Zu den übertragenen Grundstücken gehörten neben den landwirtschaftlichen Nutzflächen das Hofgebäude mit Wohnhaus, H, S-str. 1, sowie unmittelbar gegenüber auf der anderen Seite der vor dem Hof verlaufenden H Straße das Grundstück Flur 9, Flurstück 66/3, das seit alters her und bis zur Gegenwart als Hausgarten genutzt wird. Dieses Grundstück hat eine Fläche von 1.173 qm. Unstreitig könnte es, da es innerhalb einer geschlossenen Ortslage belegen ist und die Nachbargrundstücke bebaut sind, selbst ebenfalls bebaut werden. Ebenfalls unstreitig ist zwischen den Beteiligten, dass die Grundstücksgröße das ortsübliche Maß für ein Gartengrundstück nicht überschreitet. Bewertungsrechtlich wurde dieses Grundstück mit Nachfeststellungsbescheid auf den 1. Januar 1996 vom 12. November 1996 als unbebautes Grundstück erfasst. Das Hofgrundstück S-str. 1 verfügt nicht über einen größeren Garten, sondern ist überwiegend bebaut bzw. gepflastert. Sowohl das Hofgebäude als auch das Hausgartengrundstück gehörten zum Betriebsvermögen des landwirtschaftlichen Betriebes.

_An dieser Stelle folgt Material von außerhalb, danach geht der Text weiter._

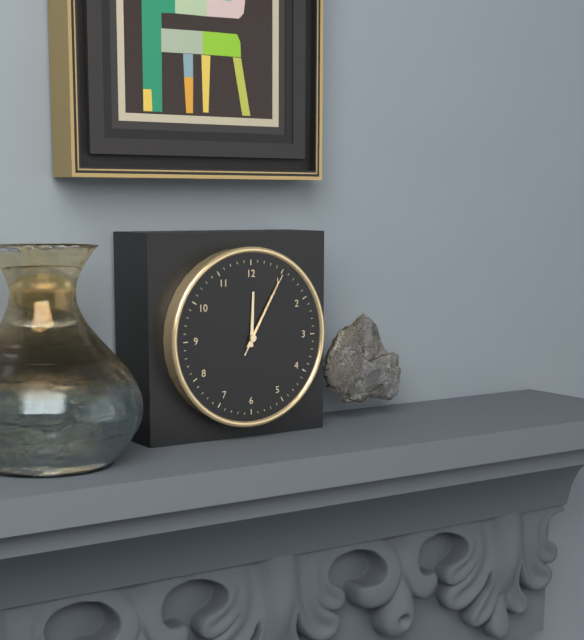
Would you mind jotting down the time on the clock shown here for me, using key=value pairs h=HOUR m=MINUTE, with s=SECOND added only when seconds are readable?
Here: h=12 m=5 s=5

Den Eltern steht nach § 4 desÜbertragungsvertrages ein lebenslanges Wohnrecht an sämtlichen Wohn- und Nebenräumen des Wohnhauses S-str. 1 sowie das Recht auf ausschließliche Nutzung des gegenüberliegenden Hausgartens zu.

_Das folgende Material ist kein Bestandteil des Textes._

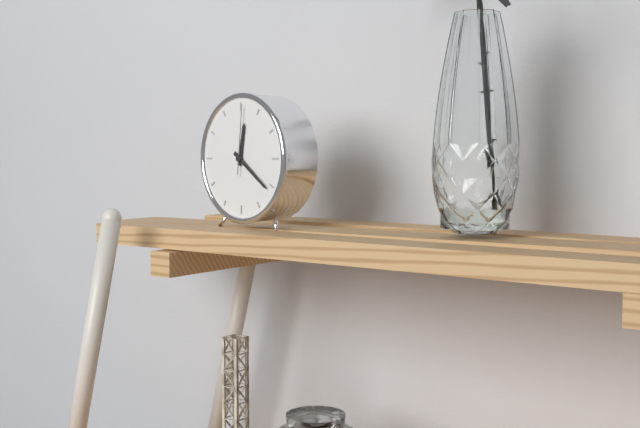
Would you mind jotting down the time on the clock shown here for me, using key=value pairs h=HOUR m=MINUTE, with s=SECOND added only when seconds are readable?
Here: h=12 m=21 s=1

Nach Auslaufen der Nutzungswertbesteuerung zum 31.12.1998 erklärten die Kläger in der Einkommensteuererklärung 1998 die steuerfreie Entnahme des Wohnhauses (240 qm überbauter Grund und Boden einschließlich Blumenrabatten) sowie des Hausgartengrundstücks Flurstück 66/3 gem. § 52 Abs. 15 EStG. Das Betriebsergebnis des landwirtschaftlichen Betriebes im Wirtschaftsjahr 1998/99 ermittelten sie mit ./. 799,00 DM.
Der Beklagte stellte sich demgegenüber auf den Standpunkt, dass der Hausgarten nicht steuerfrei entnommen werden könne, weil er eine eigenständige Parzelle bilde. Er setzte für das Wirtschaftsjahr 1998/1999 einen Entnahmewert von 1.173 qm x 115,00 DM = 134.895,00 DM an, von dem er den Buchwert in Höhe von 14.815,00 DM in Abzug brachte. Der Gewinn des landwirtschaftlichen Betriebes im Wirtschaftsjahr 1998/1999 erhöhte sich auf diese Weise auf 119.281,00 DM. Für den Veranlagungszeitraum 1998 ergaben sich nach der Berechnung des Beklagten Einkünfte aus Land- und Forstwirtschaft in Höhe von 93.002,00 DM (1/2 von 66.723,- im Wj. 97/98, 1/2 von 119.281,00 DM im Wj. 98/99).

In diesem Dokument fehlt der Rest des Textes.